日時:2021年4月17日(土)14:00
場所:神奈川県民ホール
指揮:川瀬 賢太郎
演目:プッツ/交響曲第2番「無垢の島」
   ブルックナー/交響曲第4番変ホ長調

 新年度最初の神奈川フィル定期演奏会。常任指揮者川瀬の最終シーズンのはじまりでもある。演目は日本初演のプッツ「交響曲2番」と、川瀬がはじめて挑戦するブルックナー。会場はみなとみらいホールが改修のため、山下公園前の県民ホール。初体験のホール。初尽くしの演奏会である。

 まず、県民ホール。定員2,500名の多目的ホール、渋谷のNHKホールに似ている。コンサート専用の、みなとみらいホールに比べると、視覚的には舞台の見通しはいいものの、音響的にはちょっと残響が乏しい。

 一曲目は、ケヴィン・プッツの「交響曲2番」(無垢の島)。プッツは現代のアメリカ人作曲家。「2番」は“9.11”に触発された交響曲、20分程度の演奏時間。
 単一楽章だが中身は3部形式。
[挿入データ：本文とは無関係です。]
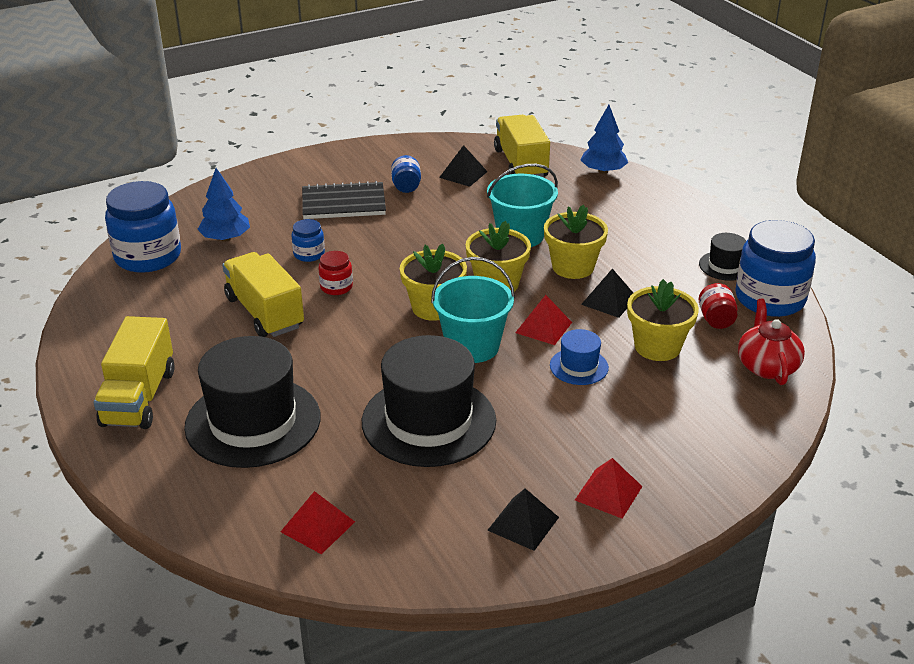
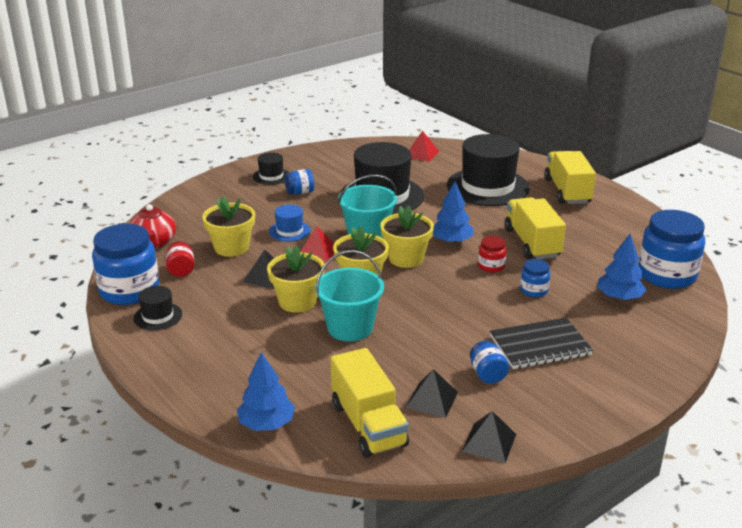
camera: 170 degrees right, 5 degrees down
(264, 313) = (532, 243): yellow truck -> yellow truck turned 150 degrees counterclockwise
(365, 326) = (451, 241): none -> blue tree
(523, 523) = (316, 163): black pyramid -> black pyramid (489, 442)
(559, 444) = (300, 192): none -> blue jar
(608, 493) = (271, 176): red pyramid -> black hat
各部の間には、カデンツァのようにバイオリンソロが挟まる。ソロは組長・石田さん、﨑谷さんも登壇して今日はツートップ。
 最初はヒーリングミュージックのように音の波紋が広がる。ホルンに誘導され音楽が高まる。この辺は映画音楽のよう。バイオリンソロのあと、打楽器が絡み合う暴力的で不気味な音楽が力を増す。サイレン風の音型が繰り返し聴こえ、突然途切れる。また、ヴァイオリンソロ。緊張感がほぐれないままホルンのコラールが出現、ここはプログラム上、後半のブルックナー繋がりを狙ったのかも。最後は鳥の声と明け方のような浄化された音楽に収束し静かに終わる。
 はじめて聴いたが、現代曲とは思えないほど馴染みやすい。

 二曲目がブルックナーの「4番」。川瀬のスコアは各ページとも付箋だらけ。最初の取り組みとあって、よく研究したのだろう。
 神奈川フィルは熱演、なかでも坂東さんを中心としたホルン隊が秀逸。トップの坂東さんは最初から最後まで破綻せず、見事な出来栄え。終演後、坂東さんの、納得のソロカーテンコールがあった。そういえば神奈川フィルのホルン首席は2人とも女性、頼もしいかぎり。
 さて、その川瀬は、じっくりと、ゆったりしたテンポで大家然。ただ、勉強の力余って細部にこだわり過ぎたか。
 ブルックナーの音楽は、転調するごとに違う景色をみせ、その様々な景色を眺めているうちに、ときとして彼岸の入口に立つような気がすることがあるが、そこまでは至らず。聴き手が細かい風景に気を取られて、大きな風景を見落とした可能性もある。
 それに、特にフォルティッシモのとき、近・中・遠と階層的に音色が聴こえるといいのだけど、その奥行きがもうひとつ。これはホールせいもあるかも知れない。
 川瀬のブルックナー、初陣としては大健闘、立派でした。